=== Aim of the exercise ===
Taking only the lines of the data below from the line with "Choma (Burn)" to the line with "Code pozostaje zwięzły, edytowalny", ends included, write them out exactly and without pictures.

=== Dataset ===
◇ ◇ ◇ ◇ ◇

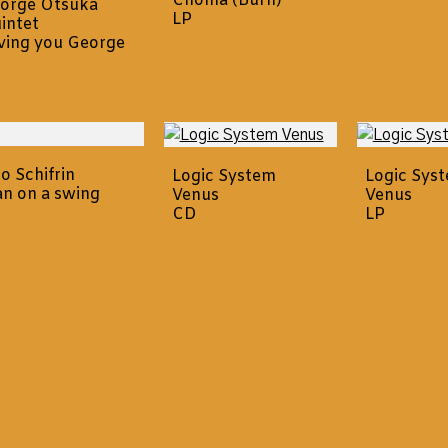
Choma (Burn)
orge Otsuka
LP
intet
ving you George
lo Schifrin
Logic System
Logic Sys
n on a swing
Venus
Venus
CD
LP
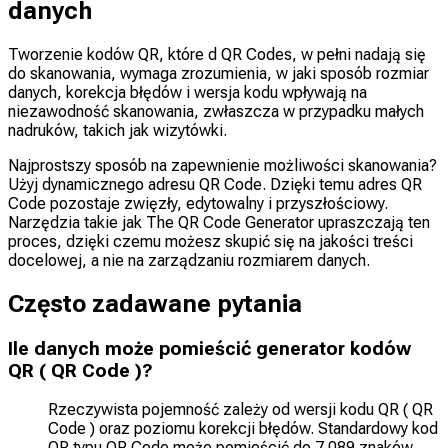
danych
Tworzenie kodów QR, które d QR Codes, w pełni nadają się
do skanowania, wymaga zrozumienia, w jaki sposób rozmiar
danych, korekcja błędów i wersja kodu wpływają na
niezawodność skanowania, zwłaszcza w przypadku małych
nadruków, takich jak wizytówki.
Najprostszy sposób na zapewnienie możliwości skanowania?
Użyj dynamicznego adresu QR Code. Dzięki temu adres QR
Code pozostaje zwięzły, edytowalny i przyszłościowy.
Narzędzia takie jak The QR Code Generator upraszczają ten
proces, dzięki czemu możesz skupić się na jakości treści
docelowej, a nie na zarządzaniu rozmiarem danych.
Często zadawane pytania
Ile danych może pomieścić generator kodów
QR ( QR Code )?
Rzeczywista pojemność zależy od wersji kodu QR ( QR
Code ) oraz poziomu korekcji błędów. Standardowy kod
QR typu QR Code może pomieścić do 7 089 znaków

◇ ◇ ◇ ◇ ◇

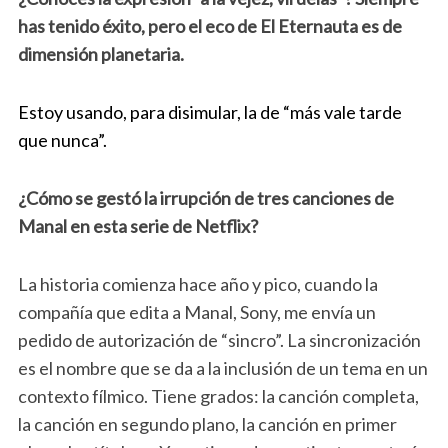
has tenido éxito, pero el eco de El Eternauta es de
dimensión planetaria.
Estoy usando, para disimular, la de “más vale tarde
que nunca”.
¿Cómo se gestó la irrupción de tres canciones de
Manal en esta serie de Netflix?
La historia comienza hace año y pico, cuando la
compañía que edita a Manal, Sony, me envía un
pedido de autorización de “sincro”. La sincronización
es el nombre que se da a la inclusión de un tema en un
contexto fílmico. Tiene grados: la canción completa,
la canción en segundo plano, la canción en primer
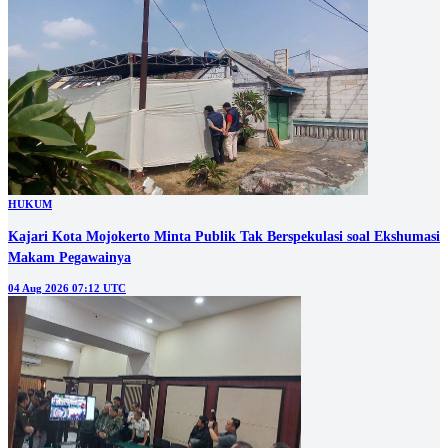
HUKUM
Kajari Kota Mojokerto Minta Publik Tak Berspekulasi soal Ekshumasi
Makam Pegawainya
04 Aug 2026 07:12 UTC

◇ ◇ ◇ ◇ ◇

=== Answer section ===
Choma (Burn)
orge Otsuka
LP
intet
ving you George
lo Schifrin
Logic System
Logic Sys
n on a swing
Venus
Venus
CD
LP
danych
Tworzenie kodów QR, które d QR Codes, w pełni nadają się
do skanowania, wymaga zrozumienia, w jaki sposób rozmiar
danych, korekcja błędów i wersja kodu wpływają na
niezawodność skanowania, zwłaszcza w przypadku małych
nadruków, takich jak wizytówki.
Najprostszy sposób na zapewnienie możliwości skanowania?
Użyj dynamicznego adresu QR Code. Dzięki temu adres QR
Code pozostaje zwięzły, edytowalny i przyszłościowy.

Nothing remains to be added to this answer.